### Текст
□ □ □ □ □
Выбор именно этой комедии 1662 года из обширного наследия Мольера неудивителен. Она не только входит в число самых острых и смешных у него, но и считается самой личной. Михаил Булгаков посвятил ей целую главу в своей известной в России всякому театралу «Жизни господина де Мольера». В которой, в частности, пишет:
«"Школа жен", так же как и "Школа мужей", была написана в защиту женщин и их права на выбор в своей любви и рассказывала историю ревнивого и деспотичного Арнольфа, который хотел жениться на юной Агнесе. В этой пьесе, изобилующей смешными комедийными положениями, прозвучал впервые какой-то надтреснутый и горький мотив в роли Арнольфа.
Когда молодая Агнеса в конце пьесы победила и ушла от Арнольфа со своим возлюбленным, исполненный отвратительных и смешных черт Арнольф стал вдруг жалким и человечным.
– Какою мерою измерить мою к тебе любовь? – вдруг, как бы сбрасывая оболочку гнусного ревнивца, страстно восклицал Арнольф. – Как мне, неблагодарная, доказать тебе ее? Заплакать горькими слезами? Или рвать волосы? Быть может, ты хочешь, чтобы я убил себя? Скажи, скажи, чего ты хочешь, и я готов, жестокая, доказать тебе, что я сгораю в пламени!
Некоторые любопытные люди обратили внимание на этот монолог Арнольфа, и иные с сочувствием, а иные со злорадством говорили, что в нем отразились личные переживания господина Мольера».
Но трактуют два театра эту вечную историю о трудностях и опасностях межпоколенческого брака, естественно, по-разному.
«Фоменки», используя классический выверенный перевод Василия Гиппиуса, с наслаждением отдаются, как заповедал их основатель, самой природе лицедейства. Разместив зрительские места высокими «лесенками» по обе стороны маленькой сцены в старом здании, режиссер как бы вернул пьесу Мольера туда, откуда она вышла – в стихию площадного театра. Что подчёркивается и тем, что актеры, разрывая строгий ход рифмованных пятистопных ямбов, порою прямо «из роли» апеллируют к зрителям с вопросами об их семейной жизни и том, как с нею, своей семейной жизнью, следует поступить героям. И, разумеется, постановщик активно использует нестандартное пространство сцены и ее скромную механизацию: прилепленный над сценой балкон, поворотный круг, оказавшуюся сбоку портьеру.
□ □ □ □ □
### Задание 1
Чьим переводом пьесы пользуются «Фоменки», согласно тексту о двух постановках «Школы жен»?
### Задание 2
Напишите продолжение текста о двух постановках «Школы жен», начав сразу после его последнего предложения.
Записи взяты из иного источника.

### Сохранённые записи
□ □ □ □ □
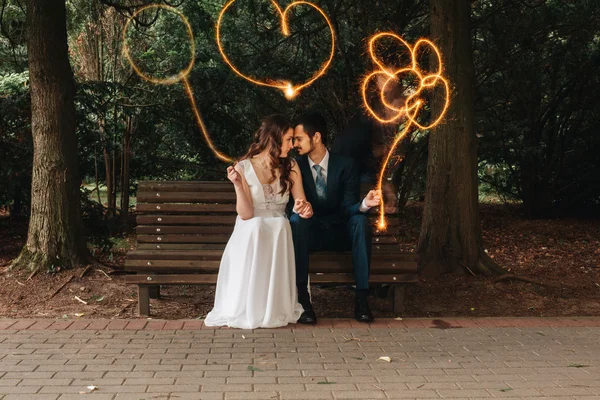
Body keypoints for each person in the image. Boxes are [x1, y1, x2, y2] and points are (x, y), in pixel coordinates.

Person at [204, 114, 313, 329]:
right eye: (289, 139)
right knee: (256, 226)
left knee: (281, 224)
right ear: (274, 138)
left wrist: (305, 209)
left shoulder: (290, 166)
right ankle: (251, 305)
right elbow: (245, 214)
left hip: (278, 229)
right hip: (251, 227)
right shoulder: (243, 167)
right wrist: (236, 184)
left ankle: (275, 305)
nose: (292, 145)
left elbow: (301, 204)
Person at [289, 111, 381, 324]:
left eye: (299, 138)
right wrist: (300, 209)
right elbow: (290, 205)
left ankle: (362, 300)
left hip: (340, 232)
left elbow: (349, 208)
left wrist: (365, 204)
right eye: (293, 139)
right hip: (309, 233)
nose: (295, 144)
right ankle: (304, 302)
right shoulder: (296, 166)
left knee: (360, 221)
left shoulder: (345, 165)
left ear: (317, 137)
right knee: (296, 221)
□ □ □ □ □
### Ответ 1
Классическим выверенным переводом Василия Гиппиуса.

### Ответ 2
При этом художник по костюмам практически полностью отказывается от игры в XVII век: костюмы лишены какой-либо пышности, о париках нет и помина, а плащи и накидки могут относиться к любой эпохе и любой стране. Зато один из героев, молодой Орас, выпрыгивая на сцену, всякий раз откалывает в качестве приветствия эдакое игривое коленце, – оп-па! – явно восходящее к lazzi (трюкам) персонажей комедии дель арте. Мало того: когда на сцене впервые появляется его отец, почтенный Opoнт, – он неожиданно делает в ответ точно такое же молодецкое коленце. И это вдруг говорит об отношениях отца с выросшим сыном больше длинного диалога.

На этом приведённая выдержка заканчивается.